Делез отстаивает ницшеанское утверждение вечного возвращения одного и того же в постоянно повторяющихся циклах своего рода, без собственной субстанции, лишь с незначительными изменениями при каждом обороте, что открывает путь для внезапного генезиса эмерджентных новинок, например, в процессуально-философском, художественном поиске подлинного выражения или в процессуально-религиозном, духовном поиске подлинного впечатления. Таким образом, художественное выражение и духовный опыт стремятся к синтетическому возникновению священного, через которое они могут сообщить актуальный смысл, придать экзистенциальное содержание существованию синтетического агента. Вывод из этой мысли заключается в том, что достоверная духовность нашего времени - что важно, когда синтетизм сравнивается с конкурирующими религиозными и метафизическими альтернативами - может возникнуть только в рамках имманентной религии процесса. Другие религиозные и метафизические альтернативы невозможно воспринимать всерьез как духовные проекты в эпоху Интернета; они не могут быть ничем иным, как ностальгией, вызванной чувством вины (например, держаться за религию своих родителей, несмотря на то, что она стала неактуальной), или бессмысленным суеверием (например, New Age и другие коммерческие, экзотизированные позы, маскирующиеся под духовность).

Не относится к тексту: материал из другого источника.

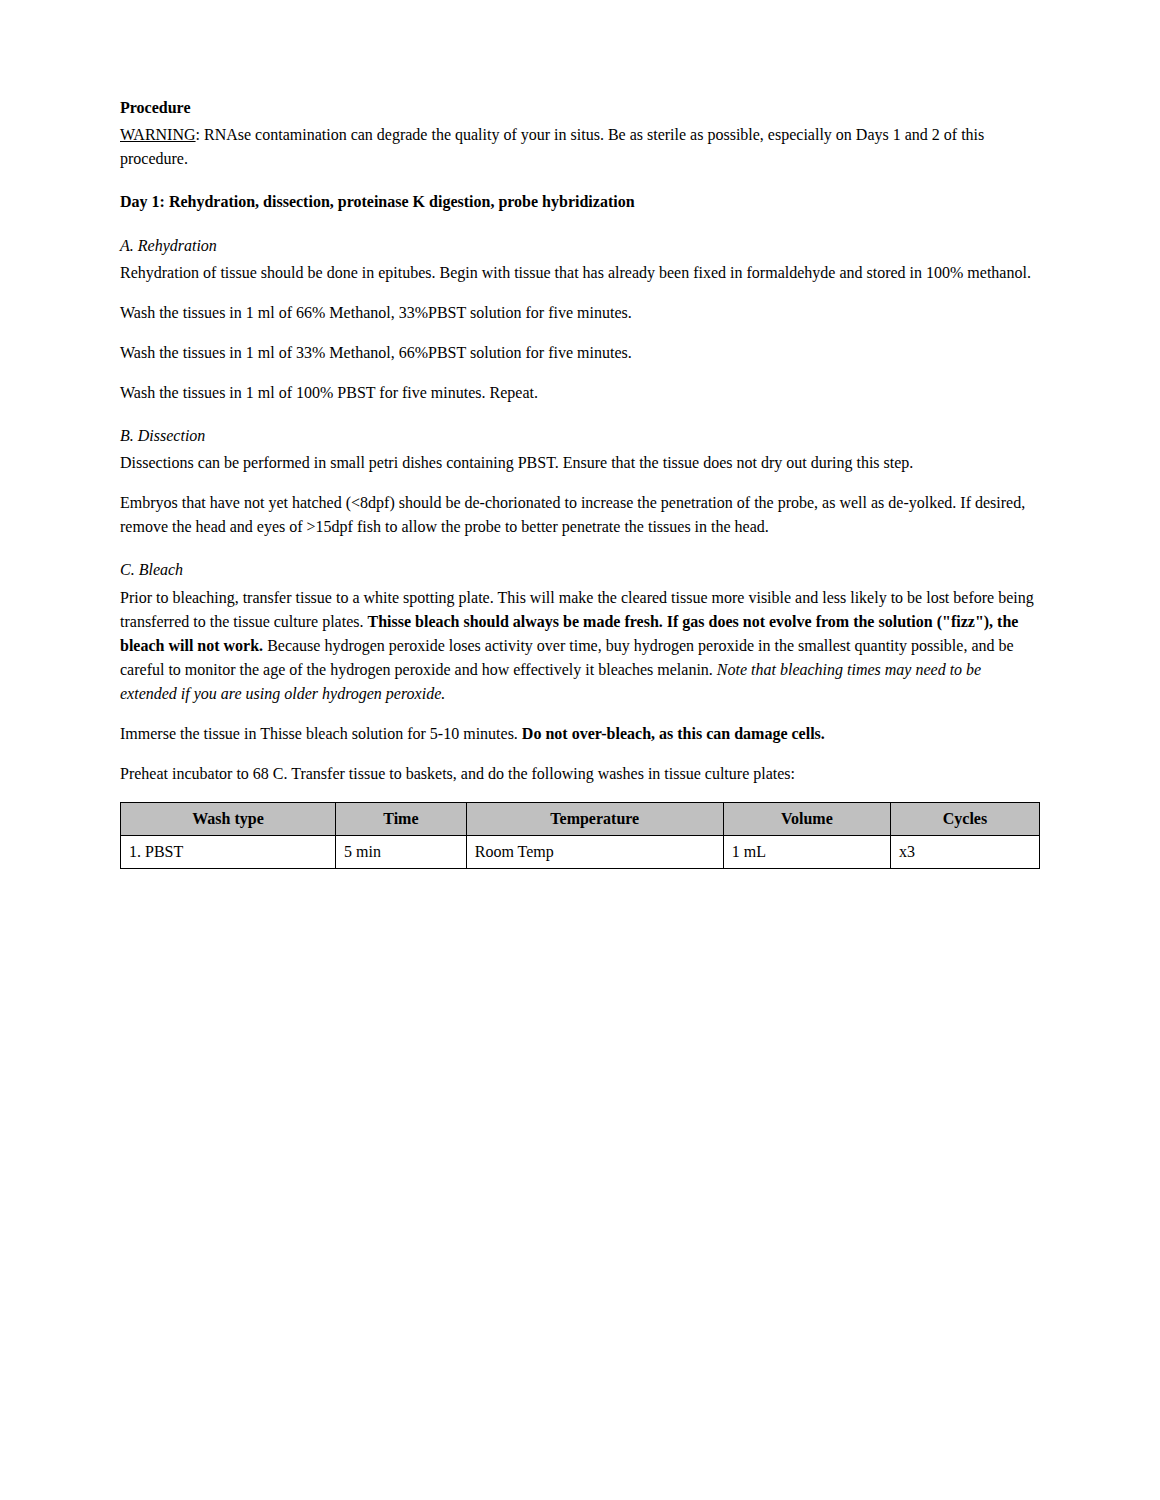Procedure
WARNING: RNAse contamination can degrade the quality of your in situs. Be as sterile as possible, especially on Days 1 and 2 of this procedure.
Day 1: Rehydration, dissection, proteinase K digestion, probe hybridization
A. Rehydration
Rehydration of tissue should be done in epitubes. Begin with tissue that has already been fixed in formaldehyde and stored in 100% methanol.
Wash the tissues in 1 ml of 66% Methanol, 33%PBST solution for five minutes.
Wash the tissues in 1 ml of 33% Methanol, 66%PBST solution for five minutes.
Wash the tissues in 1 ml of 100% PBST for five minutes. Repeat.
B. Dissection
Dissections can be performed in small petri dishes containing PBST. Ensure that the tissue does not dry out during this step.
Embryos that have not yet hatched (<8dpf) should be de-chorionated to increase the penetration of the probe, as well as de-yolked. If desired, remove the head and eyes of >15dpf fish to allow the probe to better penetrate the tissues in the head.
C. Bleach
Prior to bleaching, transfer tissue to a white spotting plate. This will make the cleared tissue more visible and less likely to be lost before being transferred to the tissue culture plates. Thisse bleach should always be made fresh. If gas does not evolve from the solution ("fizz"), the bleach will not work. Because hydrogen peroxide loses activity over time, buy hydrogen peroxide in the smallest quantity possible, and be careful to monitor the age of the hydrogen peroxide and how effectively it bleaches melanin. Note that bleaching times may need to be extended if you are using older hydrogen peroxide.
Immerse the tissue in Thisse bleach solution for 5-10 minutes. Do not over-bleach, as this can damage cells.
Preheat incubator to 68 C. Transfer tissue to baskets, and do the following washes in tissue culture plates:
| Wash type | Time | Temperature | Volume | Cycles |
| --- | --- | --- | --- | --- |
| 1. PBST | 5 min | Room Temp | 1 mL | x3 |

В то время как Делез находит процессуально-философский динамит в мыслях Ницше о космическом движении, нет никакой поддержки для соответствующего синтетического возрождения концепции Ницше о космическом желании, которое Ницше называет волей к власти, его самая известная идея. Анализ желания Ницше основан на романтическом мистицизме XIX века вокруг власти, но не выдерживает критики в реляционистской физике. Его идея о воле к власти как космической борьбе за ограниченные ресурсы в конечной вселенной должна рассматриваться скорее как самый великолепный фантом релятивизма. Хотя воля к власти, безусловно, может быть творчески использована в качестве социально-психологической объяснительной модели человеческого поведения - поскольку мы живем в мире, наполненном острым дефицитом и убийственной конкуренцией, - она немедленно рухнет в качестве онтологической основы для Вселенной, которая постоянно расширяется и усложняется, не нуждаясь ни в какой особой воле или власти над беспочвенной, предполагаемой конкуренцией в ограниченной сфере, которой на самом деле даже не существует. Поскольку в космологическом существовании Вселенной, разумеется, нет конкуренции, проекции на Вселенную, предполагающие фундаментальную ситуацию нехватки и конкуренции, также не выдерживают критики. Таким образом, ницшеанская воля к власти - это психологический атрибут, но вряд ли универсальный феномен.